While the Plan is in effect, the Rights will become exercisable on the tenth business day subsequent to the date any person or group becomes an “Acquiring Person” under the Plan by acquiring beneficial ownership of 4.9% or more of Common Stock then outstanding or commences or announces an intention to commence a tender or exchange offer pursuant to which such person or group will become an Acquiring Person, without approval from the Board or without meeting certain customary exceptions. Stockholders already owning 4.9% or more of the outstanding Common Stock as of the time of the first public announcement of the Plan will only become Acquiring Persons if they acquire an additional 4.9% or more of the outstanding Common Stock. In addition, in its discretion, the Board may exempt certain persons whose acquisition of Common Stock is determined by the Board not to jeopardize the Company’s ability to utilize the NOLs.

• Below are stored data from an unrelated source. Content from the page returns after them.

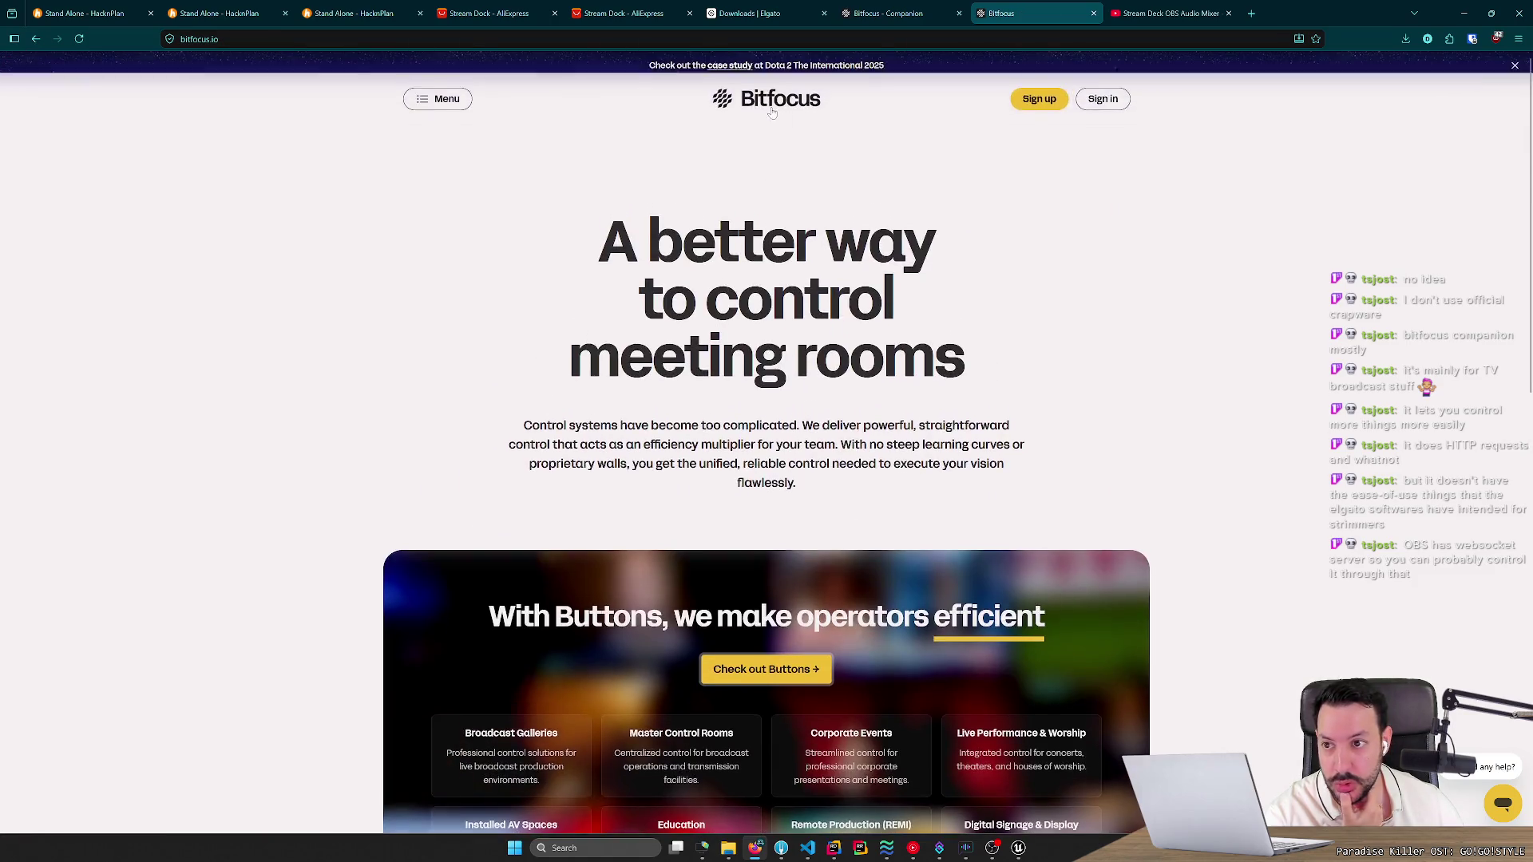
scroll(765, 429, "down", 4)
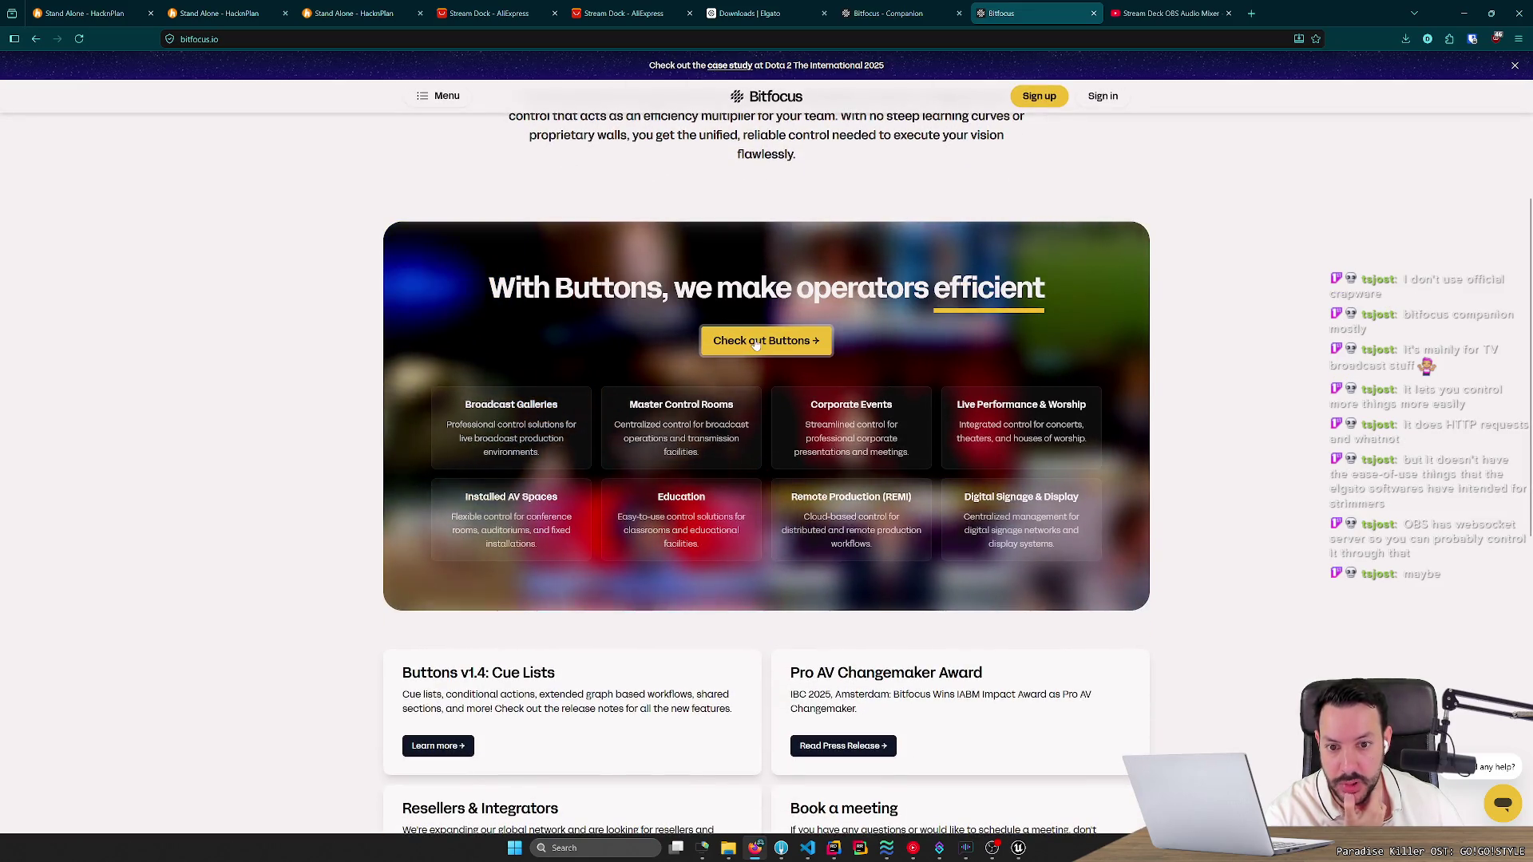
left_click(765, 340)
scroll(669, 451, "down", 4)
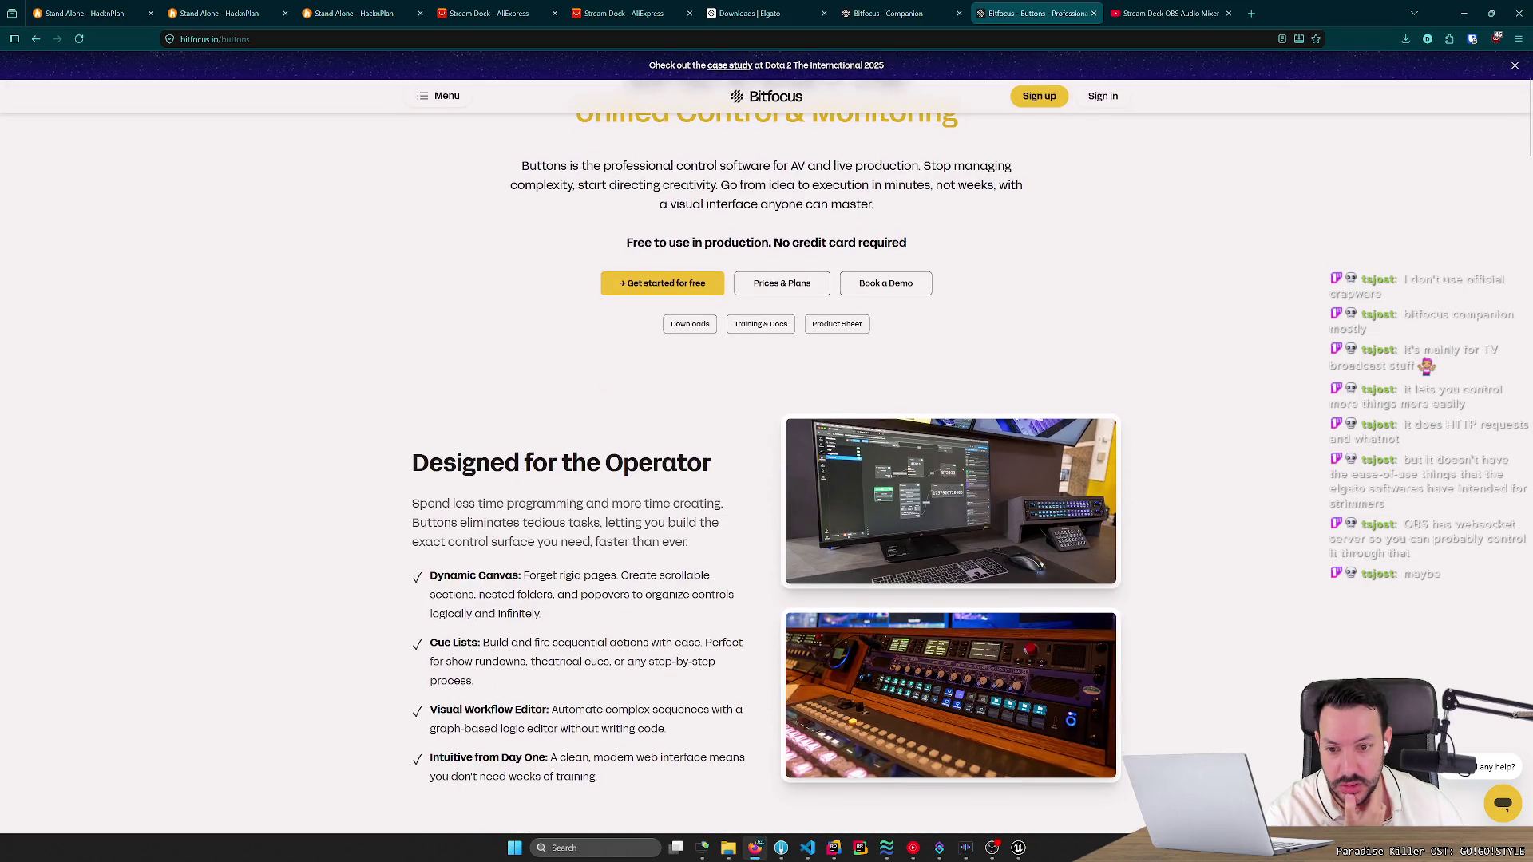
scroll(669, 451, "down", 4)
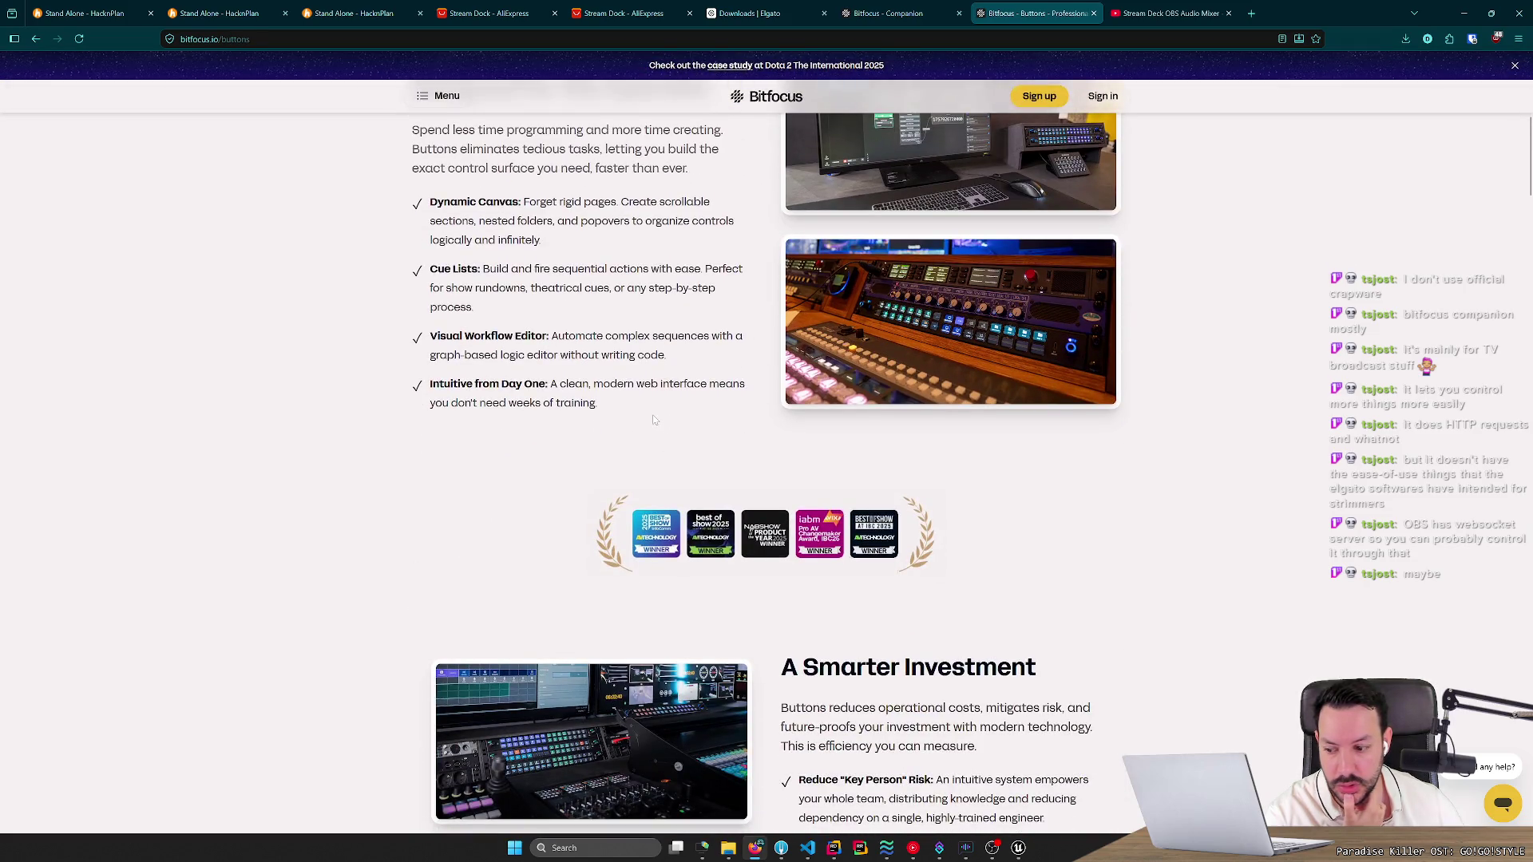
key("alt+Left")
Reach the Companion page through the site Menu under Open Source Initiatives.
scroll(653, 419, "down", 4)
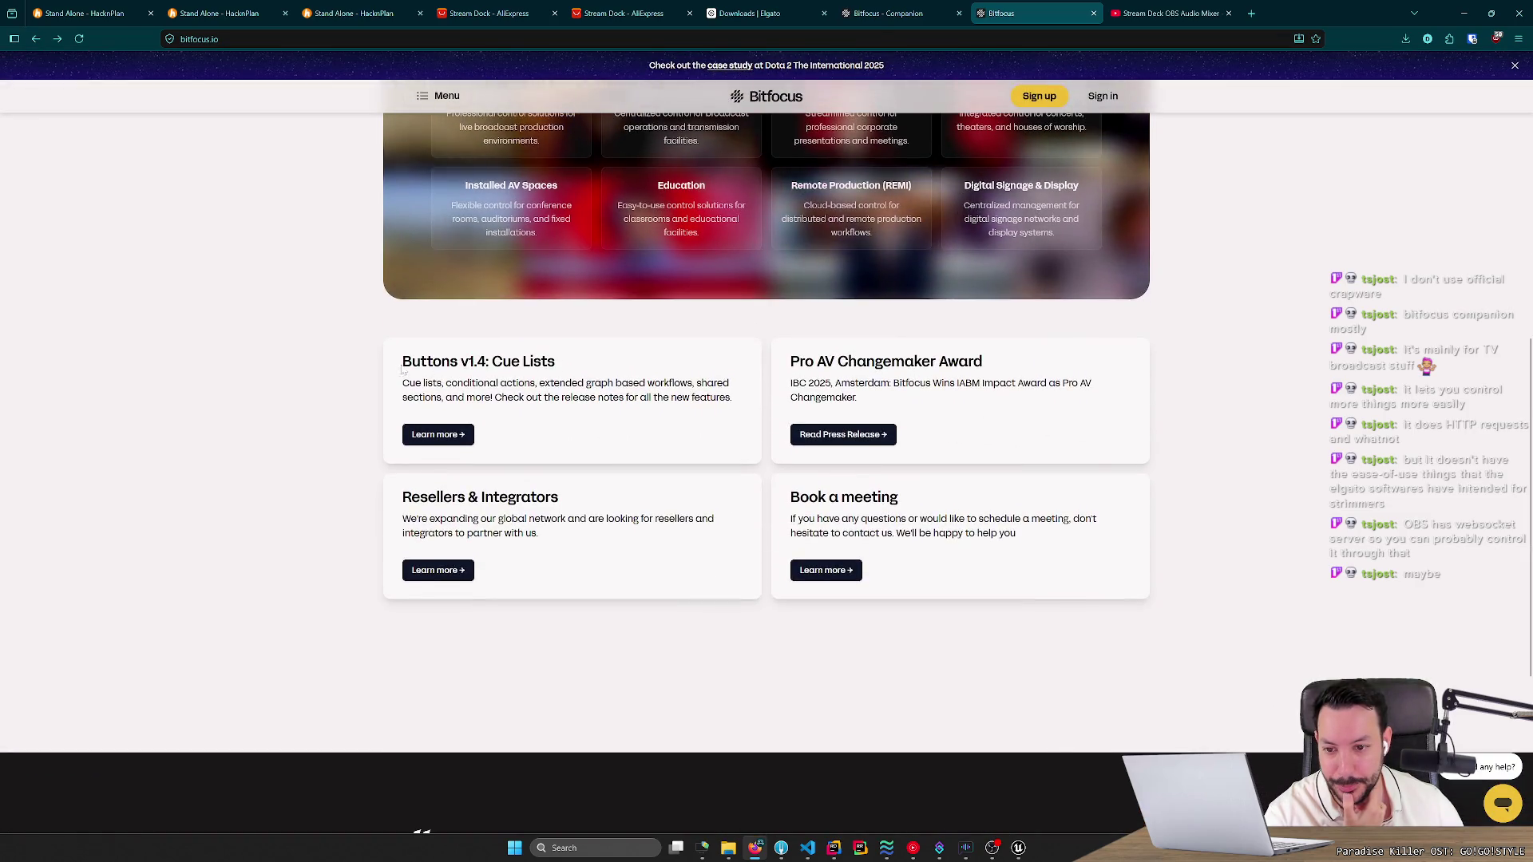
scroll(343, 359, "up", 4)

Upon becoming exercisable, the Rights would entitle the holders thereof (other than the Rights held by the Acquiring Person, which will become null and void) to purchase additional shares of Common Stock at a significant discount, resulting in significant dilution to the economic interest and voting power of the Acquiring Person.
The Rights will expire on August 16, 2024. The Rights may also expire on an earlier date upon the occurrence of certain other events specified in the Plan, including (i) the date on which the Rights are redeemed or exchanged under the Plan, (ii) the determination by the Board that the Plan is no longer necessary to preserve the NOLs or a reorganization of the Company resulting in stock transfer restrictions that provide protection for the NOLs similar to that provided by the Plan, (iii) the repeal of Section 382 or (iv) the first day of a taxable year that the Board determines that none of NOLs may be carried forward.
Subject to customary limitations, the Plan may be amended, redeemed or terminated by the Board at any time prior to being triggered or its expiration.
Additional details regarding the Plan are contained in a Current Report on Form 8-K to be filed by SeaChange with the U.S. Securities and Exchange Commission (the “SEC”).